╭─ Data provided

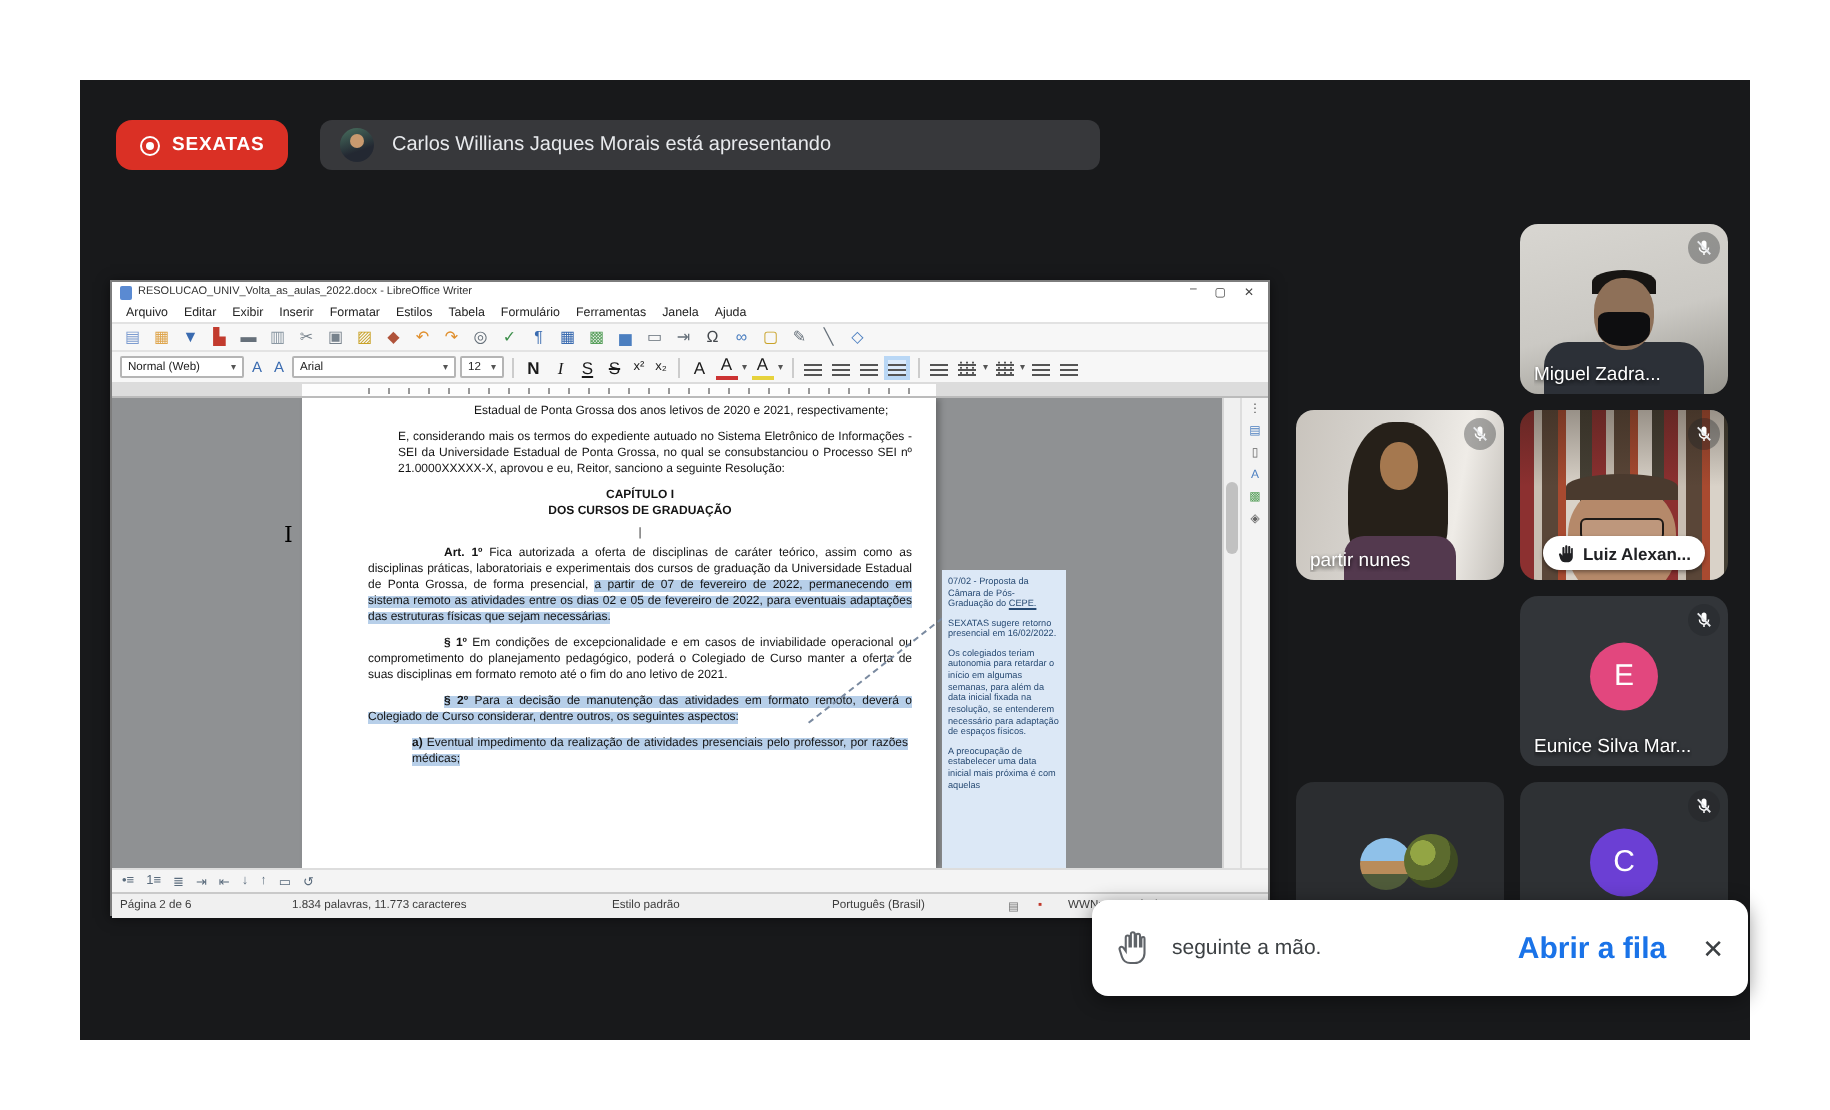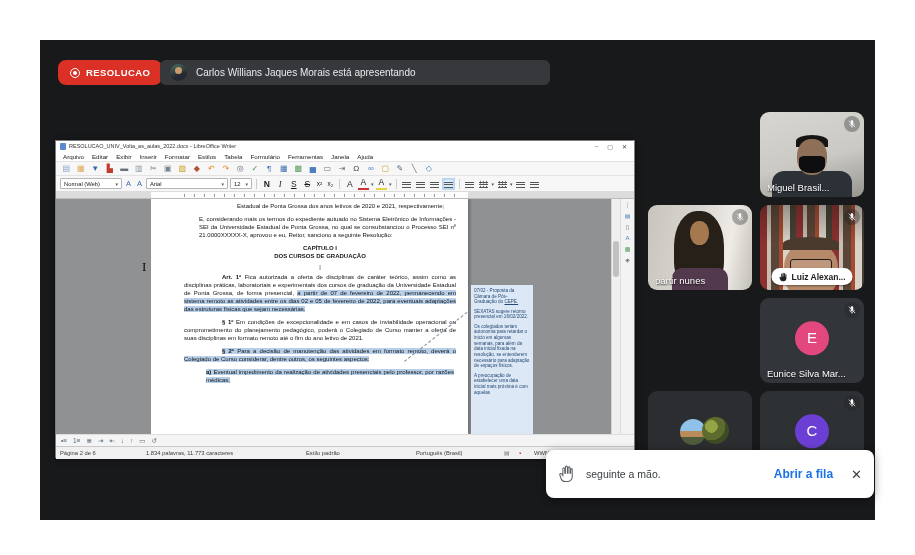--- a/index.html
+++ b/index.html
@@ -115,32 +115,32 @@
   .tname{position:absolute;left:7px;bottom:4px;color:#fff;font-size:9.5px;text-shadow:0 1px 2px rgba(0,0,0,.85);white-space:nowrap;max-width:95px;overflow:hidden}
   .micoff{position:absolute;top:4px;right:4px;width:16px;height:16px;border-radius:50%;background:rgba(32,33,36,.35);display:flex;align-items:center;justify-content:center}
   .speak{position:absolute;top:5px;right:5px;width:19px;height:19px;border-radius:50%;background:#1a73e8;display:flex;gap:1.5px;align-items:center;justify-content:center}
   .speak i{width:2.5px;background:#fff;border-radius:2px;display:block}
   .speak i:nth-child(1){height:5px}.speak i:nth-child(2){height:9px}.speak i:nth-child(3){height:5px}
   .handpill{position:absolute;left:50%;transform:translateX(-50%);bottom:5px;height:17px;background:#fff;border-radius:9px;display:flex;align-items:center;gap:3px;padding:0 7px;font-size:8.5px;font-weight:700;color:#202124;white-space:nowrap;box-shadow:0 1px 2px rgba(0,0,0,.4)}
 
   
   .toast{position:absolute;left:506px;top:410px;width:328px;height:48px;background:#fff;border-radius:8px;box-shadow:0 2px 10px rgba(0,0,0,.45);display:flex;align-items:center;padding:0 12px;gap:10px;z-index:5}
   .toast-text{flex:1;font-size:10.5px;color:#3c4043;line-height:1.4}
-  .toast-action{color:#1a73e8;font-size:12px;font-weight:700;margin-right:8px;cursor:pointer;white-space:nowrap}
+  .toast-action{color:#1a73e8;font-size:15px;font-weight:700;margin-right:8px;cursor:pointer;white-space:nowrap}
   .toast-close{color:#3c4043;font-size:13px;cursor:pointer}
 </style>
 </head>
 <body>
 
 <div class="stage">
   <div class="panel">
 
     <div class="rec-pill">
       <span class="rec-ic"></span>
-      <span>RESOLUCAO</span>
+      <span>SEXATAS</span>
     </div>
     <div class="present-pill">
       <span class="p-avatar"></span>
       <span>Carlos Willians Jaques Morais está apresentando</span>
     </div>
 
     <div class="writer">
       <div class="wtitle">
         <span class="wicon"></span>
         <span class="wtext">RESOLUCAO_UNIV_Volta_as_aulas_2022.docx - LibreOffice Writer</span>
@@ -309,21 +309,21 @@
       <span class="v head"></span>
       <span class="v mask"></span>
       <span class="micoff">
           <svg viewBox="0 0 24 24" width="10" height="10">
             <path d="M12 14.5c1.7 0 3-1.3 3-3V6c0-1.7-1.3-3-3-3s-3 1.3-3 3v5.5c0 1.7 1.3 3 3 3z" fill="#fff"></path>
             <path d="M6.5 11.5c0 3 2.5 5.5 5.5 5.5s5.5-2.5 5.5-5.5" fill="none" stroke="#fff" stroke-width="1.8"></path>
             <path d="M12 17v3.5" stroke="#fff" stroke-width="1.8"></path>
             <path d="M4.5 4l15 15.5" stroke="#e8eaed" stroke-width="2.2"></path>
           </svg>
         </span>
-      <span class="tname">Miguel Brasil...</span>
+      <span class="tname">Miguel Zadra...</span>
     </div>
 
     <div class="tile t-jeaneth" style="left:608px;top:165px">
       <span class="v hair"></span>
       <span class="v head"></span>
       <span class="v body"></span>
       <span class="micoff">
           <svg viewBox="0 0 24 24" width="10" height="10">
             <path d="M12 14.5c1.7 0 3-1.3 3-3V6c0-1.7-1.3-3-3-3s-3 1.3-3 3v5.5c0 1.7 1.3 3 3 3z" fill="#fff"></path>
             <path d="M6.5 11.5c0 3 2.5 5.5 5.5 5.5s5.5-2.5 5.5-5.5" fill="none" stroke="#fff" stroke-width="1.8"></path>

╰─

How to complete this task:
This task asks for the data above repeated exactly, without a single picture.

Output for this task:
--- a/index.html
+++ b/index.html
@@ -115,32 +115,32 @@
   .tname{position:absolute;left:7px;bottom:4px;color:#fff;font-size:9.5px;text-shadow:0 1px 2px rgba(0,0,0,.85);white-space:nowrap;max-width:95px;overflow:hidden}
   .micoff{position:absolute;top:4px;right:4px;width:16px;height:16px;border-radius:50%;background:rgba(32,33,36,.35);display:flex;align-items:center;justify-content:center}
   .speak{position:absolute;top:5px;right:5px;width:19px;height:19px;border-radius:50%;background:#1a73e8;display:flex;gap:1.5px;align-items:center;justify-content:center}
   .speak i{width:2.5px;background:#fff;border-radius:2px;display:block}
   .speak i:nth-child(1){height:5px}.speak i:nth-child(2){height:9px}.speak i:nth-child(3){height:5px}
   .handpill{position:absolute;left:50%;transform:translateX(-50%);bottom:5px;height:17px;background:#fff;border-radius:9px;display:flex;align-items:center;gap:3px;padding:0 7px;font-size:8.5px;font-weight:700;color:#202124;white-space:nowrap;box-shadow:0 1px 2px rgba(0,0,0,.4)}
 
   
   .toast{position:absolute;left:506px;top:410px;width:328px;height:48px;background:#fff;border-radius:8px;box-shadow:0 2px 10px rgba(0,0,0,.45);display:flex;align-items:center;padding:0 12px;gap:10px;z-index:5}
   .toast-text{flex:1;font-size:10.5px;color:#3c4043;line-height:1.4}
-  .toast-action{color:#1a73e8;font-size:12px;font-weight:700;margin-right:8px;cursor:pointer;white-space:nowrap}
+  .toast-action{color:#1a73e8;font-size:15px;font-weight:700;margin-right:8px;cursor:pointer;white-space:nowrap}
   .toast-close{color:#3c4043;font-size:13px;cursor:pointer}
 </style>
 </head>
 <body>
 
 <div class="stage">
   <div class="panel">
 
     <div class="rec-pill">
       <span class="rec-ic"></span>
-      <span>RESOLUCAO</span>
+      <span>SEXATAS</span>
     </div>
     <div class="present-pill">
       <span class="p-avatar"></span>
       <span>Carlos Willians Jaques Morais está apresentando</span>
     </div>
 
     <div class="writer">
       <div class="wtitle">
         <span class="wicon"></span>
         <span class="wtext">RESOLUCAO_UNIV_Volta_as_aulas_2022.docx - LibreOffice Writer</span>
@@ -309,21 +309,21 @@
       <span class="v head"></span>
       <span class="v mask"></span>
       <span class="micoff">
           <svg viewBox="0 0 24 24" width="10" height="10">
             <path d="M12 14.5c1.7 0 3-1.3 3-3V6c0-1.7-1.3-3-3-3s-3 1.3-3 3v5.5c0 1.7 1.3 3 3 3z" fill="#fff"></path>
             <path d="M6.5 11.5c0 3 2.5 5.5 5.5 5.5s5.5-2.5 5.5-5.5" fill="none" stroke="#fff" stroke-width="1.8"></path>
             <path d="M12 17v3.5" stroke="#fff" stroke-width="1.8"></path>
             <path d="M4.5 4l15 15.5" stroke="#e8eaed" stroke-width="2.2"></path>
           </svg>
         </span>
-      <span class="tname">Miguel Brasil...</span>
+      <span class="tname">Miguel Zadra...</span>
     </div>
 
     <div class="tile t-jeaneth" style="left:608px;top:165px">
       <span class="v hair"></span>
       <span class="v head"></span>
       <span class="v body"></span>
       <span class="micoff">
           <svg viewBox="0 0 24 24" width="10" height="10">
             <path d="M12 14.5c1.7 0 3-1.3 3-3V6c0-1.7-1.3-3-3-3s-3 1.3-3 3v5.5c0 1.7 1.3 3 3 3z" fill="#fff"></path>
             <path d="M6.5 11.5c0 3 2.5 5.5 5.5 5.5s5.5-2.5 5.5-5.5" fill="none" stroke="#fff" stroke-width="1.8"></path>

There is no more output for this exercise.